Your instructions
Return the listing exactly. Keep no pictures.

##############################

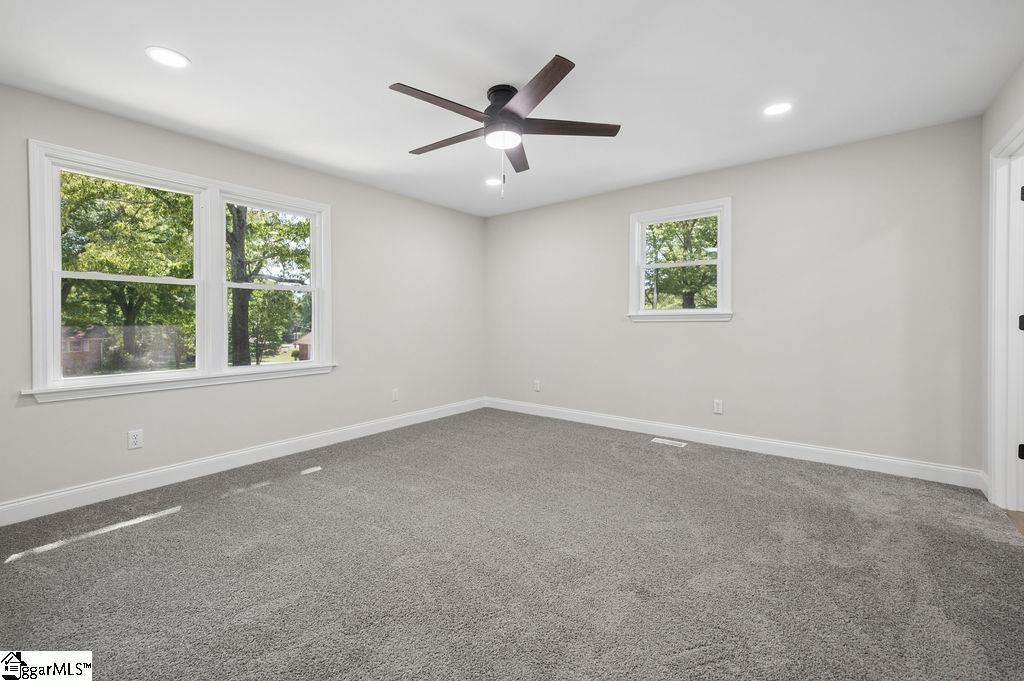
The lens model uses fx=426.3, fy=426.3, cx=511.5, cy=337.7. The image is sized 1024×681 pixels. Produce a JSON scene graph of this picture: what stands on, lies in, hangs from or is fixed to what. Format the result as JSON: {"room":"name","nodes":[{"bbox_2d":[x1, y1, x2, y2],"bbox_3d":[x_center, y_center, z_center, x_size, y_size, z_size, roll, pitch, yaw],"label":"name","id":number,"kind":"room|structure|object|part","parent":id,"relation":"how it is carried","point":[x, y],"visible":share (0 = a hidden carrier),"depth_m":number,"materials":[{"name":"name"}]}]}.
{"room":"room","nodes":[
{"label":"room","id":0,"kind":"room"},
{"bbox_2d":[0,83,484,513],"bbox_3d":[-1.849,-0.230,3.727,0.156,2.458,4.804,1,1,38],"label":"left wall","id":1,"kind":"structure","parent":0,"point":[67,408],"depth_m":3.39,"materials":[{"name":"paint"}]},
{"bbox_2d":[127,429,143,449],"bbox_3d":[-2.473,0.665,2.801,0.008,0.117,0.071,1,1,38],"label":"wall socket","id":2,"kind":"object","parent":1,"relation":"attached to","point":[135,439],"visible":0.98,"depth_m":2.80,"materials":[{"name":"white plastic"}]},
{"bbox_2d":[26,139,332,401],"bbox_3d":[-2.252,-0.408,3.241,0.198,1.478,1.844,1,1,38],"label":"double window","id":3,"kind":"structure","parent":1,"relation":"in","point":[57,320],"depth_m":3.05,"materials":[{"name":"white"}]},
{"bbox_2d":[0,397,484,525],"bbox_3d":[-1.805,0.937,3.689,0.016,0.125,4.542,1,1,38],"label":"baseboard","id":4,"kind":"structure","parent":1,"relation":"attached to","point":[327,433],"depth_m":3.06,"materials":[{"name":"white paint"}]},
{"bbox_2d":[391,388,398,401],"bbox_3d":[-1.208,0.593,4.425,0.011,0.124,0.076,1,1,38],"label":"wall socket","id":5,"kind":"object","parent":1,"relation":"attached to","point":[395,394],"visible":0.99,"depth_m":4.42,"materials":[{"name":"white plastic"}]},
{"bbox_2d":[0,0,1022,216],"bbox_3d":[0.029,-1.471,2.234,4.836,0.118,4.847,1,1,38],"label":"ceiling","id":6,"kind":"structure","parent":0,"point":[193,46],"depth_m":2.29,"materials":[{"name":"white paint"}]},
{"bbox_2d":[146,46,189,68],"bbox_3d":[-1.734,-1.412,2.150,0.188,0.007,0.187,1,1,38],"label":"recessed light","id":7,"kind":"object","parent":6,"relation":"in","point":[163,54],"visible":0.99,"depth_m":2.14,"materials":[{"name":"white plastic"}]},
{"bbox_2d":[484,177,502,186],"bbox_3d":[-0.185,-1.484,4.054,0.189,0.007,0.189,1,1,38],"label":"recessed light","id":8,"kind":"object","parent":6,"relation":"in","point":[489,181],"visible":0.94,"depth_m":4.04,"materials":[{"name":"white"}]},
{"bbox_2d":[388,52,620,198],"bbox_3d":[-0.081,-1.121,2.515,1.316,0.628,1.318,1,1,38],"label":"ceiling fan","id":9,"kind":"object","parent":6,"relation":"hanging from","point":[558,56],"visible":0.99,"depth_m":2.41,"materials":[{"name":"metal"}]},
{"bbox_3d":[-0.360,-1.173,2.181,0.221,0.035,0.565,1,1,38],"label":"blade","id":10,"kind":"part","parent":9,"relation":"part of","materials":[{"name":"brown wood"}]},
{"bbox_3d":[-0.379,-1.172,2.558,0.594,0.033,0.211,1,1,38],"label":"blade","id":11,"kind":"part","parent":9,"relation":"part of","materials":[{"name":"brown wood"}]},
{"bbox_3d":[-0.044,-1.300,2.499,0.249,0.227,0.253,1,1,38],"label":"motor housing","id":12,"kind":"part","parent":9,"relation":"part of","materials":[{"name":"black metal"}]},
{"bbox_3d":[0.026,-1.183,2.789,0.200,0.035,0.611,0,1,5],"label":"blade","id":13,"kind":"part","parent":9,"relation":"part of","materials":[{"name":"brown wood"}]},
{"bbox_3d":[0.089,-1.183,2.068,0.517,0.033,0.344,1,1,38],"label":"blade","id":14,"kind":"part","parent":9,"relation":"part of","materials":[{"name":"brown wood"}]},
{"bbox_3d":[0.288,-1.177,2.402,0.425,0.033,0.395,1,1,38],"label":"blade","id":15,"kind":"part","parent":9,"relation":"part of","materials":[{"name":"brown wood"}]},
{"bbox_2d":[762,101,792,115],"bbox_3d":[1.668,-1.440,2.682,0.186,0.007,0.185,1,1,38],"label":"recessed light","id":16,"kind":"object","parent":6,"relation":"in","point":[778,108],"visible":0.99,"depth_m":2.68,"materials":[{"name":"white plastic"}]},
{"bbox_2d":[0,406,1023,680],"bbox_3d":[-0.005,1.089,2.251,4.825,0.110,4.887,1,1,38],"label":"carpet floor","id":17,"kind":"structure","parent":0,"point":[722,463],"depth_m":1.92,"materials":[{"name":"grey carpet"}]},
{"bbox_2d":[650,437,688,447],"bbox_3d":[1.448,0.961,3.924,0.314,0.008,0.122,1,1,38],"label":"floor vent","id":18,"kind":"object","parent":17,"relation":"in","point":[666,441],"visible":0.98,"depth_m":3.91,"materials":[{"name":"white metal"}]},
{"bbox_2d":[483,116,982,476],"bbox_3d":[1.419,-0.262,4.213,4.541,2.455,0.156,1,1,38],"label":"back wall","id":19,"kind":"structure","parent":0,"point":[560,207],"depth_m":3.43,"materials":[{"name":"paint"}]},
{"bbox_2d":[533,380,540,391],"bbox_3d":[0.291,0.566,5.043,0.076,0.128,0.011,1,1,38],"label":"wall socket","id":20,"kind":"object","parent":19,"relation":"attached to","point":[538,386],"visible":1,"depth_m":5.04,"materials":[{"name":"white plastic"}]},
{"bbox_2d":[628,196,732,321],"bbox_3d":[1.602,-0.704,4.090,0.979,1.085,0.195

##############################

Task answer
The lens model uses fx=426.3, fy=426.3, cx=511.5, cy=337.7. The image is sized 1024×681 pixels. Produce a JSON scene graph of this picture: what stands on, lies in, hangs from or is fixed to what. Format the result as JSON: {"room":"name","nodes":[{"bbox_2d":[x1, y1, x2, y2],"bbox_3d":[x_center, y_center, z_center, x_size, y_size, z_size, roll, pitch, yaw],"label":"name","id":number,"kind":"room|structure|object|part","parent":id,"relation":"how it is carried","point":[x, y],"visible":share (0 = a hidden carrier),"depth_m":number,"materials":[{"name":"name"}]}]}.
{"room":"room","nodes":[
{"label":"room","id":0,"kind":"room"},
{"bbox_2d":[0,83,484,513],"bbox_3d":[-1.849,-0.230,3.727,0.156,2.458,4.804,1,1,38],"label":"left wall","id":1,"kind":"structure","parent":0,"point":[67,408],"depth_m":3.39,"materials":[{"name":"paint"}]},
{"bbox_2d":[127,429,143,449],"bbox_3d":[-2.473,0.665,2.801,0.008,0.117,0.071,1,1,38],"label":"wall socket","id":2,"kind":"object","parent":1,"relation":"attached to","point":[135,439],"visible":0.98,"depth_m":2.80,"materials":[{"name":"white plastic"}]},
{"bbox_2d":[26,139,332,401],"bbox_3d":[-2.252,-0.408,3.241,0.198,1.478,1.844,1,1,38],"label":"double window","id":3,"kind":"structure","parent":1,"relation":"in","point":[57,320],"depth_m":3.05,"materials":[{"name":"white"}]},
{"bbox_2d":[0,397,484,525],"bbox_3d":[-1.805,0.937,3.689,0.016,0.125,4.542,1,1,38],"label":"baseboard","id":4,"kind":"structure","parent":1,"relation":"attached to","point":[327,433],"depth_m":3.06,"materials":[{"name":"white paint"}]},
{"bbox_2d":[391,388,398,401],"bbox_3d":[-1.208,0.593,4.425,0.011,0.124,0.076,1,1,38],"label":"wall socket","id":5,"kind":"object","parent":1,"relation":"attached to","point":[395,394],"visible":0.99,"depth_m":4.42,"materials":[{"name":"white plastic"}]},
{"bbox_2d":[0,0,1022,216],"bbox_3d":[0.029,-1.471,2.234,4.836,0.118,4.847,1,1,38],"label":"ceiling","id":6,"kind":"structure","parent":0,"point":[193,46],"depth_m":2.29,"materials":[{"name":"white paint"}]},
{"bbox_2d":[146,46,189,68],"bbox_3d":[-1.734,-1.412,2.150,0.188,0.007,0.187,1,1,38],"label":"recessed light","id":7,"kind":"object","parent":6,"relation":"in","point":[163,54],"visible":0.99,"depth_m":2.14,"materials":[{"name":"white plastic"}]},
{"bbox_2d":[484,177,502,186],"bbox_3d":[-0.185,-1.484,4.054,0.189,0.007,0.189,1,1,38],"label":"recessed light","id":8,"kind":"object","parent":6,"relation":"in","point":[489,181],"visible":0.94,"depth_m":4.04,"materials":[{"name":"white"}]},
{"bbox_2d":[388,52,620,198],"bbox_3d":[-0.081,-1.121,2.515,1.316,0.628,1.318,1,1,38],"label":"ceiling fan","id":9,"kind":"object","parent":6,"relation":"hanging from","point":[558,56],"visible":0.99,"depth_m":2.41,"materials":[{"name":"metal"}]},
{"bbox_3d":[-0.360,-1.173,2.181,0.221,0.035,0.565,1,1,38],"label":"blade","id":10,"kind":"part","parent":9,"relation":"part of","materials":[{"name":"brown wood"}]},
{"bbox_3d":[-0.379,-1.172,2.558,0.594,0.033,0.211,1,1,38],"label":"blade","id":11,"kind":"part","parent":9,"relation":"part of","materials":[{"name":"brown wood"}]},
{"bbox_3d":[-0.044,-1.300,2.499,0.249,0.227,0.253,1,1,38],"label":"motor housing","id":12,"kind":"part","parent":9,"relation":"part of","materials":[{"name":"black metal"}]},
{"bbox_3d":[0.026,-1.183,2.789,0.200,0.035,0.611,0,1,5],"label":"blade","id":13,"kind":"part","parent":9,"relation":"part of","materials":[{"name":"brown wood"}]},
{"bbox_3d":[0.089,-1.183,2.068,0.517,0.033,0.344,1,1,38],"label":"blade","id":14,"kind":"part","parent":9,"relation":"part of","materials":[{"name":"brown wood"}]},
{"bbox_3d":[0.288,-1.177,2.402,0.425,0.033,0.395,1,1,38],"label":"blade","id":15,"kind":"part","parent":9,"relation":"part of","materials":[{"name":"brown wood"}]},
{"bbox_2d":[762,101,792,115],"bbox_3d":[1.668,-1.440,2.682,0.186,0.007,0.185,1,1,38],"label":"recessed light","id":16,"kind":"object","parent":6,"relation":"in","point":[778,108],"visible":0.99,"depth_m":2.68,"materials":[{"name":"white plastic"}]},
{"bbox_2d":[0,406,1023,680],"bbox_3d":[-0.005,1.089,2.251,4.825,0.110,4.887,1,1,38],"label":"carpet floor","id":17,"kind":"structure","parent":0,"point":[722,463],"depth_m":1.92,"materials":[{"name":"grey carpet"}]},
{"bbox_2d":[650,437,688,447],"bbox_3d":[1.448,0.961,3.924,0.314,0.008,0.122,1,1,38],"label":"floor vent","id":18,"kind":"object","parent":17,"relation":"in","point":[666,441],"visible":0.98,"depth_m":3.91,"materials":[{"name":"white metal"}]},
{"bbox_2d":[483,116,982,476],"bbox_3d":[1.419,-0.262,4.213,4.541,2.455,0.156,1,1,38],"label":"back wall","id":19,"kind":"structure","parent":0,"point":[560,207],"depth_m":3.43,"materials":[{"name":"paint"}]},
{"bbox_2d":[533,380,540,391],"bbox_3d":[0.291,0.566,5.043,0.076,0.128,0.011,1,1,38],"label":"wall socket","id":20,"kind":"object","parent":19,"relation":"attached to","point":[538,386],"visible":1,"depth_m":5.04,"materials":[{"name":"white plastic"}]},
{"bbox_2d":[628,196,732,321],"bbox_3d":[1.602,-0.704,4.090,0.979,1.085,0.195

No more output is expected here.